The academic staff in the fourth group would be switched to a two-year fixed term contract, which is renewable, by recommendation from administration. This is ultimately up to the department supervisor or unit.

Two-year fixed contracts are controversial because they don’t ensure long-term job permanence.

Contracts that are contrary to state law are void, which is why those on probationary contracts would be listed specifically as being changed to fixed term, according to Joely Urdan, Director of Legal Affairs. Again, this is all contingent on what the full Legislature determines.

The Dean or division heads of departments are responsible for determining whether the indefinite status contracts are feasible under the short-deadline in order to keep the integrity of the process and prevent mistakes, the email summary said.

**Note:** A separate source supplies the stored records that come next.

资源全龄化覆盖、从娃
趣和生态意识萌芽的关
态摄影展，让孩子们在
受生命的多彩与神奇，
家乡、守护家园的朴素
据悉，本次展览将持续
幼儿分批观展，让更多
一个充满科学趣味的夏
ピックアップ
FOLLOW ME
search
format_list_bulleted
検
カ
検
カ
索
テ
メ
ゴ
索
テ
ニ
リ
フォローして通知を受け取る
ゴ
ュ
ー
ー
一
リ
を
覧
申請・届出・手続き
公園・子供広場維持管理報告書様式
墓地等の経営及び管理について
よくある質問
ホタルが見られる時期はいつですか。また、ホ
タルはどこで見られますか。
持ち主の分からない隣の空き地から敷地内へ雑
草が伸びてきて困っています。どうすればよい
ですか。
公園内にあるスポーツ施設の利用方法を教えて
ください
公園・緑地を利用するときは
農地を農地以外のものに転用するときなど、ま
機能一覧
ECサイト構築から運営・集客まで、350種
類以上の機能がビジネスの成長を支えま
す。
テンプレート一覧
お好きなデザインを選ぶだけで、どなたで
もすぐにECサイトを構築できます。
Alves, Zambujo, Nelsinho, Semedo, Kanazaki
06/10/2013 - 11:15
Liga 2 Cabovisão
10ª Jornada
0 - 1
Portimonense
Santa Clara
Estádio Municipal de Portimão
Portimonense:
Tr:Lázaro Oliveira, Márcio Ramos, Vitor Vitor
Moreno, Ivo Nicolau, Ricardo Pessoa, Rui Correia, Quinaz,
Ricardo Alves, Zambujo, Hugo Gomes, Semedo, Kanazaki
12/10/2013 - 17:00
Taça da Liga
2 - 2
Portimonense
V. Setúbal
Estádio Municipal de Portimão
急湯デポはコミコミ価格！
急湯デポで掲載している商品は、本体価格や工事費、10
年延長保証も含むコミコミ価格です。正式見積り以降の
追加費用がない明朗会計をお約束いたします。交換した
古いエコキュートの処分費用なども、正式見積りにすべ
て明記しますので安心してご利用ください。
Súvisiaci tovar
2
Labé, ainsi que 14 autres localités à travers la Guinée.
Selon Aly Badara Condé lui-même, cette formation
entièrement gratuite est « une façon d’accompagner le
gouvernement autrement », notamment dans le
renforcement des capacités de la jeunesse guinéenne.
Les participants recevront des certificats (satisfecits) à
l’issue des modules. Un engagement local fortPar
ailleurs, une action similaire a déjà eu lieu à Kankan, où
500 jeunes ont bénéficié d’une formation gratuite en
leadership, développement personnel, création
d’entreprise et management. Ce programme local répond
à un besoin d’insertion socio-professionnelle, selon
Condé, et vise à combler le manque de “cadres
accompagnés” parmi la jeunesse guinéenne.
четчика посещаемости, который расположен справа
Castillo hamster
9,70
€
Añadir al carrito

Academic staff already holding indefinite status, or those with prior fixed-term contracts, will not experience this change. In 2014, there were 84 instructional academic staff, 230 non-instructional, and 17 research academic staff at UWM with indefinite status. The number of academic staff overall is greater than faculty. However, more academic staff are already fixed term than are probationary or with indefinite status. See this report.

Chart from UWM budget office.
Chart from UWM budget office.

Vice Chancellor Tom Luljak is still lobbying for changes to the item about indefinite status. His first choice would be to have the item about removing indefinite status eliminated.

A potential future silver lining is that UW is then authorized to have merit raises outside of the UW system pay plan, which would cost additional money, the email summary noted. However the System is also facing a $250 million budget cut.

Mone made note that these changes with indefinite status are not something the UWM committee would like to do, but is necessary with the limited timeline given.